--- Data section ---

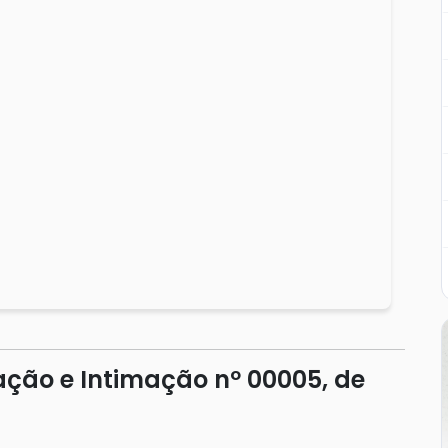
ação e Intimação nº 00005, de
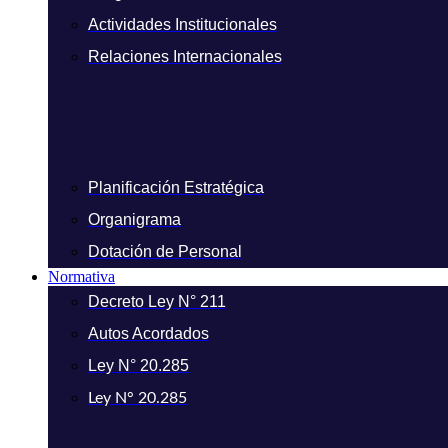
Actividades Institucionales
Relaciones Internacionales
Planificación Estratégica
Organigrama
Dotación de Personal
Normativa
Decreto Ley N° 211
Autos Acordados
Ley N° 20.285
Ley N° 20.285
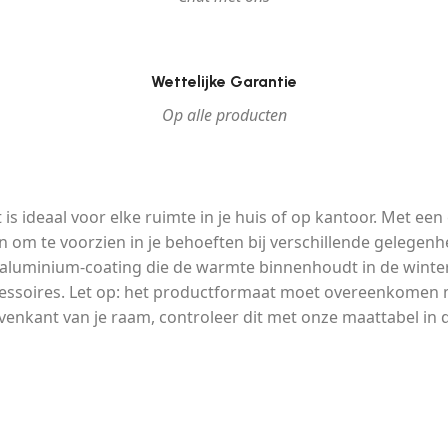
Wettelijke Garantie
Op alle producten
 is ideaal voor elke ruimte in je huis of op kantoor. Met e
n om te voorzien in je behoeften bij verschillende gelege
aluminium-coating die de warmte binnenhoudt in de winter, 
soires. Let op: het productformaat moet overeenkomen me
kant van je raam, controleer dit met onze maattabel in d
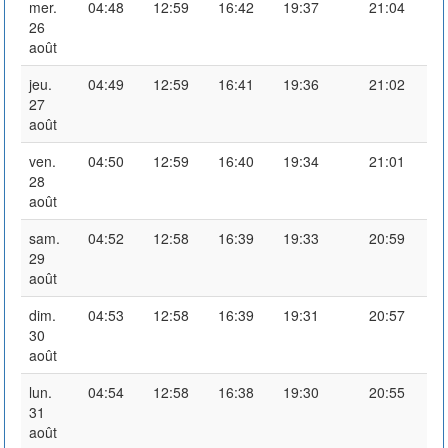
mer.
04:48
12:59
16:42
19:37
21:04
26
août
jeu.
04:49
12:59
16:41
19:36
21:02
27
août
ven.
04:50
12:59
16:40
19:34
21:01
28
août
sam.
04:52
12:58
16:39
19:33
20:59
29
août
dim.
04:53
12:58
16:39
19:31
20:57
30
août
lun.
04:54
12:58
16:38
19:30
20:55
31
août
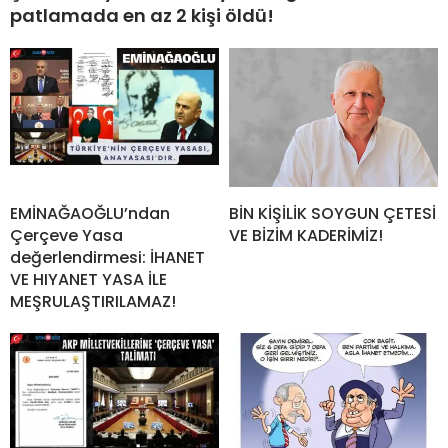
patlamada en az 2 kişi öldü!
EMİNAĞAOĞLU’ndan
BİN KİŞİLİK SOYGUN ÇETESİ
Çerçeve Yasa
VE BİZİM KADERİMİZ!
değerlendirmesi: İHANET
VE HIYANET YASA İLE
MEŞRULAŞTIRILAMAZ!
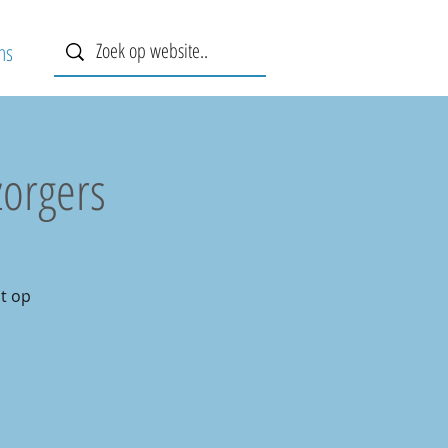
ns
zorgers
t op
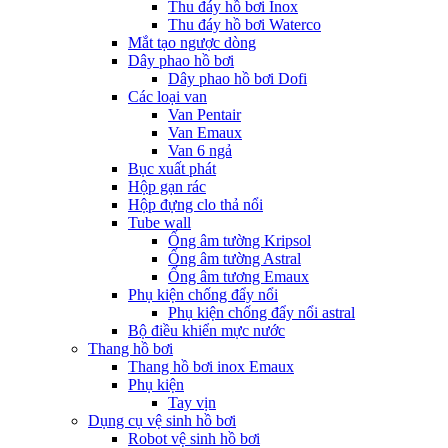
Thu đáy hồ bơi Inox
Thu đáy hồ bơi Waterco
Mắt tạo ngược dòng
Dây phao hồ bơi
Dây phao hồ bơi Dofi
Các loại van
Van Pentair
Van Emaux
Van 6 ngả
Bục xuất phát
Hộp gạn rác
Hộp đựng clo thả nổi
Tube wall
Ống âm tường Kripsol
Ống âm tường Astral
Ống âm tương Emaux
Phụ kiện chống đẩy nổi
Phụ kiện chống đẩy nổi astral
Bộ điều khiển mực nước
Thang hồ bơi
Thang hồ bơi inox Emaux
Phụ kiện
Tay vịn
Dụng cụ vệ sinh hồ bơi
Robot vệ sinh hồ bơi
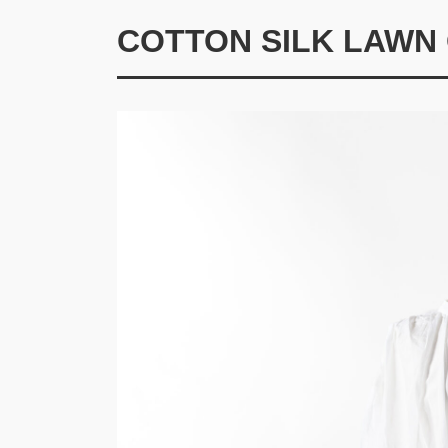
COTTON SILK LAWN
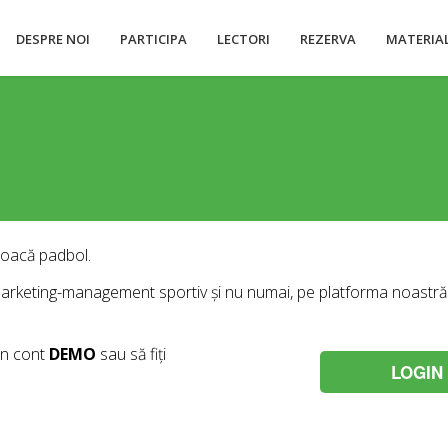
DESPRE NOI
PARTICIPA
LECTORI
REZERVA
MATERIA
joacă padbol.
arketing-management sportiv și nu numai, pe platforma noastră 
un cont
DEMO
sau să fiți
LOGIN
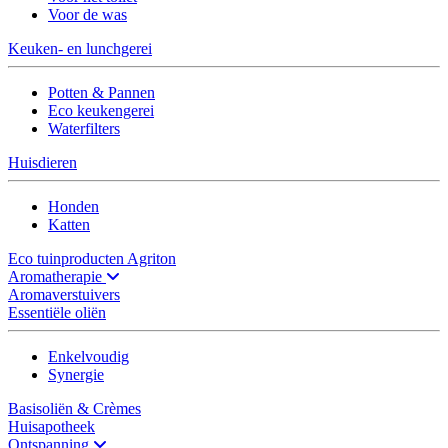
Voor de was
Keuken- en lunchgerei
Potten & Pannen
Eco keukengerei
Waterfilters
Huisdieren
Honden
Katten
Eco tuinproducten Agriton
Aromatherapie
Aromaverstuivers
Essentiële oliën
Enkelvoudig
Synergie
Basisoliën & Crèmes
Huisapotheek
Ontspanning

---

> _Exercise description_
Print once more, exactly, the lines from the one with "Op alle producten" through the last line of the data, both ends included, without any pictures.

> _Expected output_
Op alle producten
 is ideaal voor elke ruimte in je huis of op kantoor. Met e
n om te voorzien in je behoeften bij verschillende gelege
aluminium-coating die de warmte binnenhoudt in de winter, 
soires. Let op: het productformaat moet overeenkomen me
kant van je raam, controleer dit met onze maattabel in d
mer.
04:48
12:59
16:42
19:37
21:04
26
août
jeu.
04:49
12:59
16:41
19:36
21:02
27
août
ven.
04:50
12:59
16:40
19:34
21:01
28
août
sam.
04:52
12:58
16:39
19:33
20:59
29
août
dim.
04:53
12:58
16:39
19:31
20:57
30
août
lun.
04:54
12:58
16:38
19:30
20:55
31
août
patlamada en az 2 kişi öldü!
EMİNAĞAOĞLU’ndan
BİN KİŞİLİK SOYGUN ÇETESİ
Çerçeve Yasa
VE BİZİM KADERİMİZ!
değerlendirmesi: İHANET
VE HIYANET YASA İLE
MEŞRULAŞTIRILAMAZ!
ns
zorgers
t op
Thu đáy hồ bơi Inox
Thu đáy hồ bơi Waterco
Mắt tạo ngược dòng
Dây phao hồ bơi
Dây phao hồ bơi Dofi
Các loại van
Van Pentair
Van Emaux
Van 6 ngả
Bục xuất phát
Hộp gạn rác
Hộp đựng clo thả nổi
Tube wall
Ống âm tường Kripsol
Ống âm tường Astral
Ống âm tương Emaux
Phụ kiện chống đẩy nổi
Phụ kiện chống đẩy nổi astral
Bộ điều khiển mực nước
Thang hồ bơi
Thang hồ bơi inox Emaux
Phụ kiện
Tay vịn
Dụng cụ vệ sinh hồ bơi
Robot vệ sinh hồ bơi
COTTON SILK LAWN
DESPRE NOI
PARTICIPA
LECTORI
REZERVA
MATERIA
joacă padbol.
arketing-management sportiv și nu numai, pe platforma noastră 
un cont
DEMO
sau să fiți
LOGIN
Voor de was
Keuken- en lunchgerei
Potten & Pannen
Eco keukengerei
Waterfilters
Huisdieren
Honden
Katten
Eco tuinproducten Agriton
Aromatherapie
Aromaverstuivers
Essentiële oliën
Enkelvoudig
Synergie
Basisoliën & Crèmes
Huisapotheek
Ontspanning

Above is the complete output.